Can you report similar where you live? Is one common, and accepted, the other rare, and looked down upon?

Why do you think this is? Is it out of sexism? Racism? Both? Neither?

I've spent a lot of time thinking about this, and why it may be.

I'd enjoy a bit of discourse as to the various reasons people think this is. I have my own ideas/theories on it, but I'll refrain from putting them in the main post, as I do not wish to skew the things people may say.

4 comments:

anymysteryleft said...

It's true, black female and white male couples are rare.
I don't think it pertains to one reason or another (i.e. racism vs. sexism vs. social structure vs. classism etc.), but rather, an amalgamation of all those things. People seem to have this misconception that issues can be boiled down to a single element of -ism, but I believe that that's untrue. Society, as a whole, is a systemic process; so it's impossible to separate all these things.

With that said, I can only make the guess as to why you face discrimination for being in an interracial relationship: that it is due to the history of the south. Because of slavery, a black female/white male union may be deemed as something of a possessive relationship; in other words, the black woman is being taken advantage of. I'm not in any way suggesting that you are, mind you. Just that that is what I think is suggested in a lot of people's minds.
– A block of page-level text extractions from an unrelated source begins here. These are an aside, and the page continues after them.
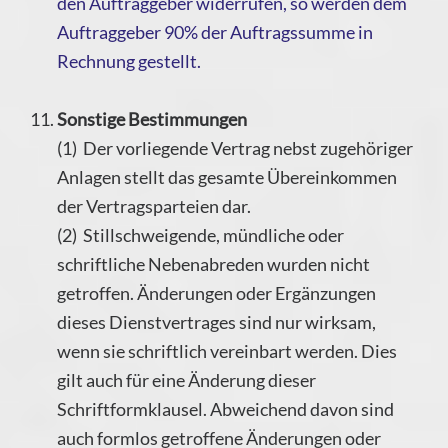
den Auftraggeber widerrufen, so werden dem
Auftraggeber 90% der Auftragssumme in
Rechnung gestellt.
Sonstige Bestimmungen
(1) Der vorliegende Vertrag nebst zugehöriger
Anlagen stellt das gesamte Übereinkommen
der Vertragsparteien dar.
(2) Stillschweigende, mündliche oder
schriftliche Nebenabreden wurden nicht
getroffen. Änderungen oder Ergänzungen
dieses Dienstvertrages sind nur wirksam,
wenn sie schriftlich vereinbart werden. Dies
gilt auch für eine Änderung dieser
Schriftformklausel. Abweichend davon sind
auch formlos getroffene Änderungen oder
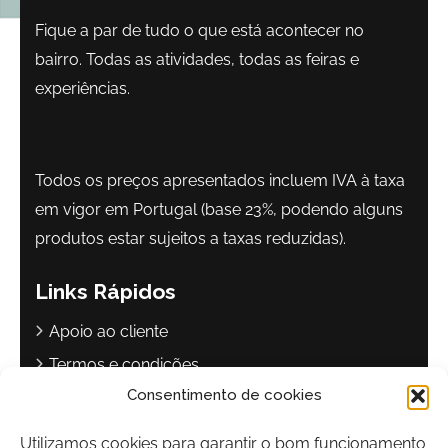
Fique a par de tudo o que está acontecer no
bairro. Todas as atividades, todas as feiras e
experiências.
Todos os preços apresentados incluem IVA à taxa
em vigor em Portugal (base 23%, podendo alguns
produtos estar sujeitos a taxas reduzidas).
Links Rápidos
Apoio ao cliente
Termos e condições
Consentimento de cookies
Política de privacidade
Livro de reclamações
Utilizamos cookies para garantir o bom funcionamento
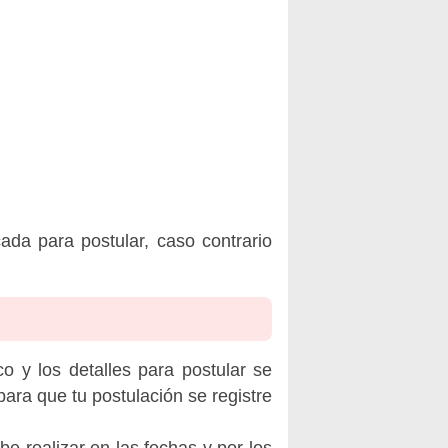
ada para postular, caso contrario
o y los detalles para postular se
ara que tu postulación se registre
be realizar en las fechas y por los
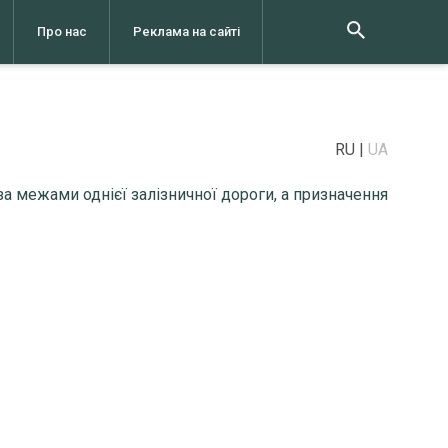
Про нас
Реклама на сайті
RU
UA
а межами однієї залізничної дороги, а призначення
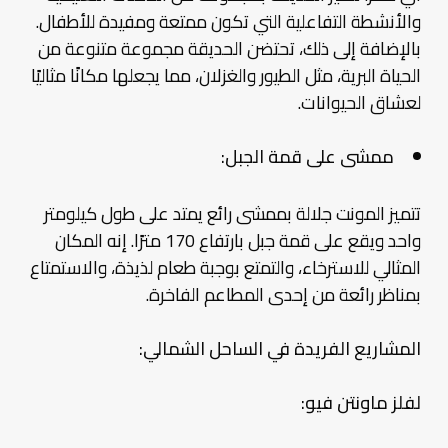
والأنشطة التفاعلية التي تكون ممتعة ومفيدة للأطفال.
بالإضافة إلى ذلك، تحتضن الحديقة مجموعة متنوعة من
الحياة البرية، مثل الطيور والغزلان، مما يجعلها مكانًا مثاليًا
لعشاق الحيوانات.
ممشى على قمة الجبل:
تتميز المونت جلالة بممشى رائع يمتد على طول كيلومتر
واحد ويقع على قمة جبل بارتفاع 170 مترًا. إنه المكان
المثالي للاسترخاء، والتمتع بوجبة طعام لذيذة، والاستمتاع
بمناظر رائعة من إحدى المطاعم الفاخرة.
المشاريع الفريدة في الساحل الشمالي:
لفلز ماونتن فيو:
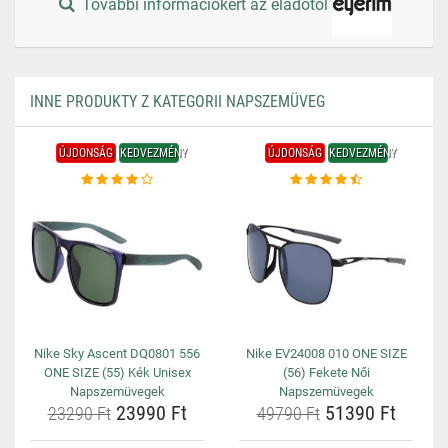
További információkért az eladótól
INNE PRODUKTY Z KATEGORII NAPSZEMÜVEG
ÚJDONSÁG
KEDVEZMÉNY
ÚJDONSÁG
KEDVEZMÉNY
Nike Sky Ascent DQ0801 556
Nike EV24008 010 ONE SIZE
ONE SIZE (55) Kék Unisex
(56) Fekete Női
Napszemüvegek
Napszemüvegek
23990 Ft
51390 Ft
23290 Ft
49790 Ft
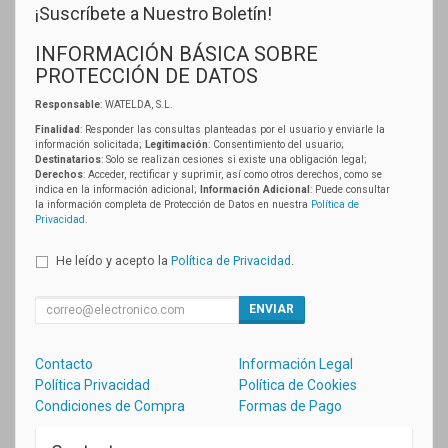
¡Suscríbete a Nuestro Boletín!
INFORMACIÓN BÁSICA SOBRE
PROTECCIÓN DE DATOS
Responsable
: WATELDA, S.L.
Finalidad
: Responder las consultas planteadas por el usuario y enviarle la
información solicitada;
Legitimación
: Consentimiento del usuario;
Destinatarios
: Solo se realizan cesiones si existe una obligación legal;
Derechos
: Acceder, rectificar y suprimir, así como otros derechos, como se
indica en la información adicional;
Información Adicional
: Puede consultar
la información completa de Protección de Datos en nuestra
Política de
Privacidad
.
He leído y acepto la
Política de Privacidad
.
ENVIAR
Contacto
Información Legal
Política Privacidad
Política de Cookies
Condiciones de Compra
Formas de Pago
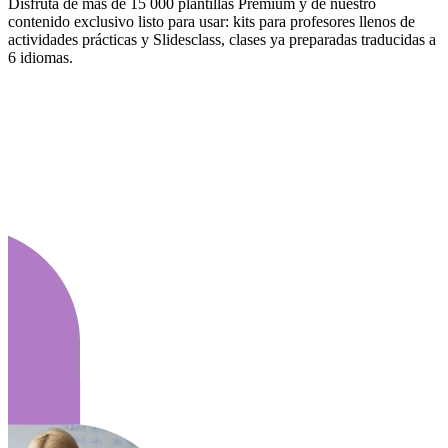
Disfruta de más de 15 000 plantillas Premium y de nuestro
contenido exclusivo listo para usar: kits para profesores llenos de
actividades prácticas y Slidesclass, clases ya preparadas traducidas a
6 idiomas.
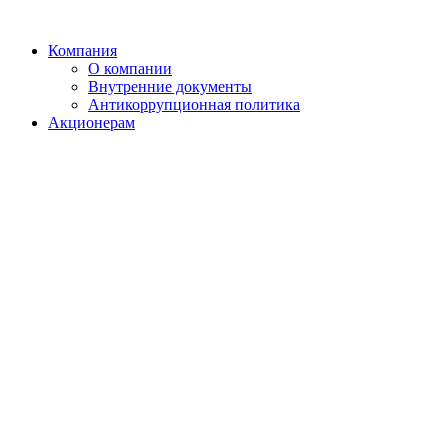
Компания
О компании
Внутренние документы
Антикоррупционная политика
Акционерам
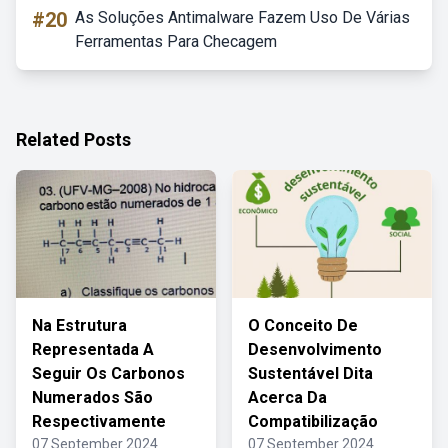
#20
As Soluções Antimalware Fazem Uso De Várias
Ferramentas Para Checagem
Related Posts
Na Estrutura
O Conceito De
Representada A
Desenvolvimento
Seguir Os Carbonos
Sustentável Dita
Numerados São
Acerca Da
Respectivamente
Compatibilização
07 September 2024
07 September 2024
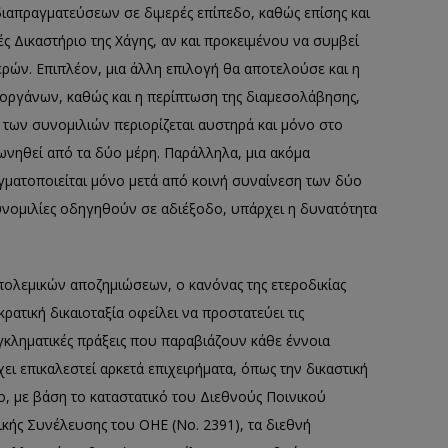
ιαπραγματεύσεων σε διμερές επίπεδο
, καθώς επίσης
και
ς Δικαστήριο της Χάγης
, αν και
προκειμένου να συμβεί
ερών.
Επιπλέον, μια άλλη
επιλογή
θα αποτελούσε και η
οργάνων, καθώς και η περίπτωση της διαμεσολάβησης,
ο των συνομιλιών περιορίζεται αυστηρά και μόνο στο
φωνηθεί από τα δύ
ο μέρη.
Παράλληλα,
μια ακόμα
αγματοποιείται μόνο
μετά από κοινή συναίνεση των δύ
ο
νομιλίες οδηγηθούν σε αδιέξοδο, υπάρχει η δυνατότητα
 πολεμικών αποζημιώσεων
,
ο κανόνας της ετεροδικίας
κρατική
δικαιοταξία
οφείλει να προστατεύει τις
εγκληματικές πράξεις
που παραβιάζουν κάθε έννοια
ει επικαλεστεί αρκετά επιχειρήματα, όπως την δικαστική
 με βάση το καταστατικό του Δι
εθνούς Ποινικού
ικής Συνέλευσης του ΟΗΕ (
No
. 2391)
,
τα διεθνή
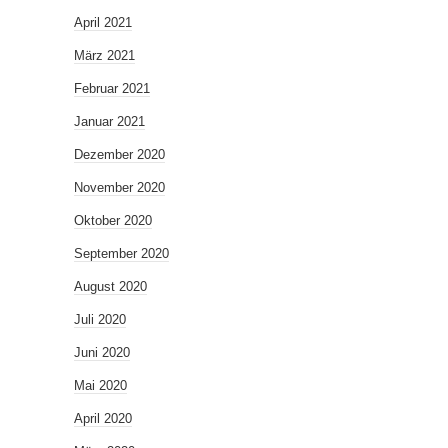
April 2021
März 2021
Februar 2021
Januar 2021
Dezember 2020
November 2020
Oktober 2020
September 2020
August 2020
Juli 2020
Juni 2020
Mai 2020
April 2020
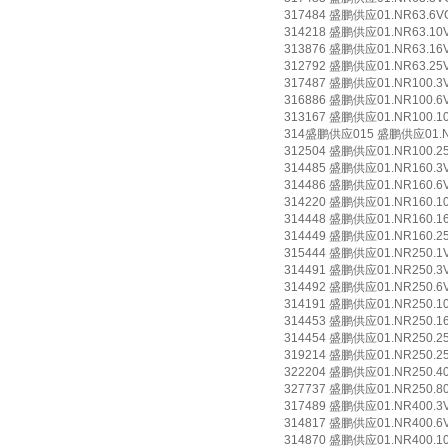
317484 盛鹏供应01.NR63.6VG.
314218 盛鹏供应01.NR63.10VG
313876 盛鹏供应01.NR63.16VG
312792 盛鹏供应01.NR63.25VG
317487 盛鹏供应01.NR100.3VG
316886 盛鹏供应01.NR100.6VG
313167 盛鹏供应01.NR100.10V
314盛鹏供应015 盛鹏供应01.NR10
312504 盛鹏供应01.NR100.25V
314485 盛鹏供应01.NR160.3VG
314486 盛鹏供应01.NR160.6VG
314220 盛鹏供应01.NR160.10V
314448 盛鹏供应01.NR160.16V
314449 盛鹏供应01.NR160.25V
315444 盛鹏供应01.NR250.1VG
314491 盛鹏供应01.NR250.3VG
314492 盛鹏供应01.NR250.6VG
314191 盛鹏供应01.NR250.10V
314453 盛鹏供应01.NR250.16V
314454 盛鹏供应01.NR250.25V
319214 盛鹏供应01.NR250.25G
322204 盛鹏供应01.NR250.40G
327737 盛鹏供应01.NR250.80G
317489 盛鹏供应01.NR400.3VG
314817 盛鹏供应01.NR400.6VG
314870 盛鹏供应01.NR400.10V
Even if they don't directly think that, it might be difficult to get the historical implication out of their minds.

But then again, I've never been in the south, so I could just be talking out of my ass.

As far as my current residence, though, such coupling is not looked down on. I live in an interesting bubble called the Bay (a.k.a. San Francisco Bay Area). People don't really seem to mind, and I've noticed a few that seemed mostly undisturbed by public presence. In fact, one of my friends (white male) was in a committed long-term relationship with an acquaintance of mine (black female).

On a tangent, I think the rarest coupling I've seen so far has been black female/Asian male. I've seen only one in my entire life.

Oh, and just for interesting reference:

David Bowie's wife is Somali-American.

As for a TV series, Firefly, which was cut very prematurely due to Fox's complete idiocy, had a black female/white male couple.
(It's also a really good show in general.)

Octavia Butler's most famous novel, Kindred, features a black female/white male couple.

Black Thirteen said...

First, thanks for the comment. It's nice to know someone read it, and thought about it.

What I meant by the particular -ism, is perhaps, which has the strongest influence.

What I see, (here, at least) is an interesting combination of racism and sexism.

Basically, women are the "lost cause" of the equation, and therefore, that's why they don't mind them. Then, it's a "men should know better, they're smarter than that" sort of thing. Then, to round it out, a lot of black women here seem to believe that even if they really like a white male, that it would be wrong, or would disappoint their parents if they dated him.

Though, as far as what I faced, you don't need to speak in present tense. It was a fair amount of time ago. It was just the catalyst that really got me thinking about it.

I think, though, you're right, that statistically, black female/asian male is the rarest interracial coupling.

I did not know that about David Bowie, actually.

phd in yogurtry said...

Here are a few:

Robert Deniro & Grace Hightower

David Frost and Diane Carroll

David Bowie and Iman (super model)

William Cohen, Clinton's Secretary of Defense, is married to Janet Langhart


Its interesting hearing your personal perspective. I would have thought black men coupled with white women would bring more derision, especially in the south. But as you say, its more commonplace.

Black Thirteen said...

The only one of those I knew about, was William Cohen and Janet Langhart.

Oh? Why would you have thought that would bring more derision?

It's always interesting to me to hear people's points of view on this.